The man made him clothes. Sewed them, by hand. He'd wake Cesare gently to feed and dress him, and his fingers would be covered with plasters from wayward needles; sometimes, Cesare could see faint marks from thimbles on the tips of the man's fingers, so long had he been wearing them, and so fiercely focused had he been his work.
IV. Blood.
It's everywhere, he's drowning in it. His clothes -- the soft, new clothes the man just finished -- are soaked in it, so heavy with blood he can hardly move. It's in his shoes, and it's in his hair, and he can't smell anything but the blood's cloying tang. He wants to scream, but when he breathes in, the air is so heavy with blood, he chokes as if his lungs are full; chokes and wraps his arms around himself and starts to sob. He stands, and he stares down at the body he's destroyed, and the sobs tear through his body and he shakes convulsively, and he's stuck.
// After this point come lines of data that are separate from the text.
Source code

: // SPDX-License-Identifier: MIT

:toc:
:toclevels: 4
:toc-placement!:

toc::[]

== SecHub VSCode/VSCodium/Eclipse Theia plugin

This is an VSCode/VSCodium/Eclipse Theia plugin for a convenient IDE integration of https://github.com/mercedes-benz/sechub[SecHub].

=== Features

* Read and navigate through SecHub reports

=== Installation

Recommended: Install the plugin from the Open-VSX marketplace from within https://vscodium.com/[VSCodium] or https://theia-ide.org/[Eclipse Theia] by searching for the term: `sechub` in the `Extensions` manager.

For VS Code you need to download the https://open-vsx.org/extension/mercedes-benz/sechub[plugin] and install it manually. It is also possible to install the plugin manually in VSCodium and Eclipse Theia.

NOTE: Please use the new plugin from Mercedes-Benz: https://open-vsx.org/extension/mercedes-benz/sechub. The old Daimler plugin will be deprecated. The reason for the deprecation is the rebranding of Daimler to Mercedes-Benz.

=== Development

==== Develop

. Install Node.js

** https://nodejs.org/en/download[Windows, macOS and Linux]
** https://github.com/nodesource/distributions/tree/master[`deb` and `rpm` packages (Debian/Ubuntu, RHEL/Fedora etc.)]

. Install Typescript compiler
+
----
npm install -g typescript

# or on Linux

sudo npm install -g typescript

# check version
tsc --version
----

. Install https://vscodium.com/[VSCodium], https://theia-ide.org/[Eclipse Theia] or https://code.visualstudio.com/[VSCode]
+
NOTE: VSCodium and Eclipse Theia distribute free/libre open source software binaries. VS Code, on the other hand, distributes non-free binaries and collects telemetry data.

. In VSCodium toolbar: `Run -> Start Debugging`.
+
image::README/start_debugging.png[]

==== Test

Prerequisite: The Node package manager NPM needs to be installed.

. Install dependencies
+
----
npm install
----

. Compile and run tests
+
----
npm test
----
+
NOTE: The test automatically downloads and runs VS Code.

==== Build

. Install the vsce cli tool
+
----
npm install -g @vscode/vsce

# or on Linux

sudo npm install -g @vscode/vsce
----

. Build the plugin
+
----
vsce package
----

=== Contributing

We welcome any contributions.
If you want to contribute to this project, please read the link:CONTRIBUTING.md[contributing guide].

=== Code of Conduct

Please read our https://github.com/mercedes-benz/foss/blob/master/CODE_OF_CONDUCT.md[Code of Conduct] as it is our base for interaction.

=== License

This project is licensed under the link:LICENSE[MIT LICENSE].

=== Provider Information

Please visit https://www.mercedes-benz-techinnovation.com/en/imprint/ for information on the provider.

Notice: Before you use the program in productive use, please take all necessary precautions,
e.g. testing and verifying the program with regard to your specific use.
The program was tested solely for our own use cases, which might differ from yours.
He knows he needs to go back, to the man, but the blood has glued his feet to the floor.
When the man finds him, dawn has broken.
V. Love.
The man touches his face, whispers in his ear, takes his bloody hands. He wraps him in a blanket, rubs his back and smooths his hair, like his mother used to do. Cesare stops shaking.
VI. Forgetting.
The man teaches Cesare to leave the blood outside, where it belongs. The world is a terrible, brutal place, where people are killed at random, every day; there is nothing they can do about it but keep themselves safe. Cesare comes to understand that, sometimes, they all have parts to play in the deaths, because the violent world around them demands it. When Cesare's days come, he must do the work quickly and quietly; do the world's bidding and then returning to the safe haven of the man's house. When he crosses the threshold, the world is forgotten; when they wash the blood away, Cesare lets the memories go.
The man dries Cesare's hair with a towel, carefully wiping the flecks of blood away from the curve of his ear. He dresses Cesare is his warm, clean pajamas, and tucks him into his cabinet for the night. Cesare doesn't dream anymore.
VII. Love (Again).
When Cesare wakes, he sees the man. No matter where they are, the first thing he sees is the man, letting him know he's safe. Even when they're on stage, the man is what he sees, and the man is the one who tells him what to do; lets him know how to be.
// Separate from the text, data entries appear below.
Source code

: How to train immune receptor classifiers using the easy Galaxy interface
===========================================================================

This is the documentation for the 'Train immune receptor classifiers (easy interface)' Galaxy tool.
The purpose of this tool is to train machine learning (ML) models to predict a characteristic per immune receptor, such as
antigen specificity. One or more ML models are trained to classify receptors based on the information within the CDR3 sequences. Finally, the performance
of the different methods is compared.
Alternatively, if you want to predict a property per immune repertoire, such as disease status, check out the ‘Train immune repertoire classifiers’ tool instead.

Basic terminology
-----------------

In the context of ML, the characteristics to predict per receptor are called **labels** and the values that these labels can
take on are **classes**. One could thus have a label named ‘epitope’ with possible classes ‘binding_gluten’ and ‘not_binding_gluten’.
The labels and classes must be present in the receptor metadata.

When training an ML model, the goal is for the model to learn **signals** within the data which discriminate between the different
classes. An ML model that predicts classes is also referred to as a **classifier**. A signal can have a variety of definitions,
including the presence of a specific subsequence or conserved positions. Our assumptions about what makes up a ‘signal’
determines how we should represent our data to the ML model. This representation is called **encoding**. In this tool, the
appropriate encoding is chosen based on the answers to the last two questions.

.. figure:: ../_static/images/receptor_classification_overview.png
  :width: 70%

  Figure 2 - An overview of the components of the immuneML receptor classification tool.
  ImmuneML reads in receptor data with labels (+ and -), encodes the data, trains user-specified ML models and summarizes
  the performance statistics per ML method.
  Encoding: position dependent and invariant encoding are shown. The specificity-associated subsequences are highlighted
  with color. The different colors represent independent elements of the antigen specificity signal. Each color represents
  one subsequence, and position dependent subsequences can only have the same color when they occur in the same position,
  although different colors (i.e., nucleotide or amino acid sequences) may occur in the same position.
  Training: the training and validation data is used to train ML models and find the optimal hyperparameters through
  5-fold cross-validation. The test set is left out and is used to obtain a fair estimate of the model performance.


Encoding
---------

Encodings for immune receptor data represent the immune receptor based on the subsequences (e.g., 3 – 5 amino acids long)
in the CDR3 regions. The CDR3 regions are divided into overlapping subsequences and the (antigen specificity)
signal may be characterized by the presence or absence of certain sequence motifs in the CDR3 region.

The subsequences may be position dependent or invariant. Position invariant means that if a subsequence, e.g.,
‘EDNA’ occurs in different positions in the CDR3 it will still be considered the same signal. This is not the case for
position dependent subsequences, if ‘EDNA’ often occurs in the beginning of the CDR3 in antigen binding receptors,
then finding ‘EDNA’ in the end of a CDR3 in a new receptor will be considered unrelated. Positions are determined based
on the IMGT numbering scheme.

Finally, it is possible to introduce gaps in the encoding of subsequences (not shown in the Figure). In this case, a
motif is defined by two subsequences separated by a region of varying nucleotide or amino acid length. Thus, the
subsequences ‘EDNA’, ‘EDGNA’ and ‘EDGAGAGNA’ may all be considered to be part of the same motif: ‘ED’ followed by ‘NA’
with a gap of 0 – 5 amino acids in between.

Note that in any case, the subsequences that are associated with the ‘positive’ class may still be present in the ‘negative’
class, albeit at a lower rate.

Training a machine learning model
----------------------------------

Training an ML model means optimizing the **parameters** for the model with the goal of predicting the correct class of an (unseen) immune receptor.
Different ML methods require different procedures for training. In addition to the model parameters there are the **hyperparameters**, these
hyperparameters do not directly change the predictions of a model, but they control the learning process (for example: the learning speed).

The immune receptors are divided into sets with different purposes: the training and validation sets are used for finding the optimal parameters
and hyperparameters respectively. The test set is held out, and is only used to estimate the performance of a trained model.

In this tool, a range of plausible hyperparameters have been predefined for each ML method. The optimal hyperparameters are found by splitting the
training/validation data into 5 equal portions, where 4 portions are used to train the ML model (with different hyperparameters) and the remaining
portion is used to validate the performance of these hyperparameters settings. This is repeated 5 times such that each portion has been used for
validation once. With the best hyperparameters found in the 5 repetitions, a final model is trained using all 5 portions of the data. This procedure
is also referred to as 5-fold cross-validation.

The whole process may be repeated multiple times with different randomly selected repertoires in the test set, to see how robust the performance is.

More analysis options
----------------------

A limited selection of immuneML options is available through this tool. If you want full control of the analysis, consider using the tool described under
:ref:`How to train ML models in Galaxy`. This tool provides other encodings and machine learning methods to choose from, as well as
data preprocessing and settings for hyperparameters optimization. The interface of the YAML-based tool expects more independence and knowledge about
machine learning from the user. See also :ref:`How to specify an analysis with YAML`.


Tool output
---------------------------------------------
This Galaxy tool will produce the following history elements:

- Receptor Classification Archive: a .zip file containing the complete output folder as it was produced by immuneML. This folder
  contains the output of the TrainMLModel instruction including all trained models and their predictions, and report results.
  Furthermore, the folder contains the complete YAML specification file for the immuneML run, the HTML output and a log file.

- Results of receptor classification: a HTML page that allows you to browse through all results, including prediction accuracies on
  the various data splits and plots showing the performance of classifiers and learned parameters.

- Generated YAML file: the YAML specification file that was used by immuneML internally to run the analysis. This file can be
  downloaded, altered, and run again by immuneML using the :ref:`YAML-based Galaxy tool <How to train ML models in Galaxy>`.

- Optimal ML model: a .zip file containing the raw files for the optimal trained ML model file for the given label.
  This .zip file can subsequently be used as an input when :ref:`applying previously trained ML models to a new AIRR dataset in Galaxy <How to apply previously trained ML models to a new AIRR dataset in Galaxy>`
Except once. Once, Cesare opened his eyes and he could see nothing but a woman's face, filling his field of vision. The shock was so great Cesare found he physically couldn't breathe, but didn't think to worry about it until after she was gone; so great he didn't even remember to look for the man until he was breathing again.
What Cesare remembers most is how she smelled. She smelled of lilacs, so strongly and so naturally that, as he stared at her face and struggled to understand, he decided his dreams had come back, and that he'd dreamed a woman made of flowers. And then she was gone so quickly, he wasn't sure he hadn't dreamed her; the world outside seemed incapable of creating something so delicate, and so pure. The world outside was dark and violent and unforgiving, and she was none of those things.
He never asks the man about her. Cesare doesn't have the words.
VIII. Sleep.
Cesare knows where he is by the smell. Even before he reaches her building, he can smell the lilacs, and he wills his feet to hurry before he remembers. Even then, though, he doesn't try to stop; he knows he can't, and he doesn't want to. He wants to be near her again, and doesn't think to care what the reason is.
He knows it's time for killing, but he can't do it. Not because he wants her to live, but because he worries that, when she dies, the smell will fade away as the blood leaves her body. So he picks her up, and he takes her with him. And it's heaven, the most perfect moment he can remember: With her, in the lilac, there's nothing more he could ever want. Here, with her, he feels protected. It's like being in the man's house; he feels the same comfort, the same contentment and sense of profound safety.
But his body is weak, even with her and the lilac to help, and he falters. And then she's gone, far too soon, and when she leaves, the lilac leaves, and he doesn't know quite what to do.
He wait for the man, but the man doesn't come. So he sleeps again, alone.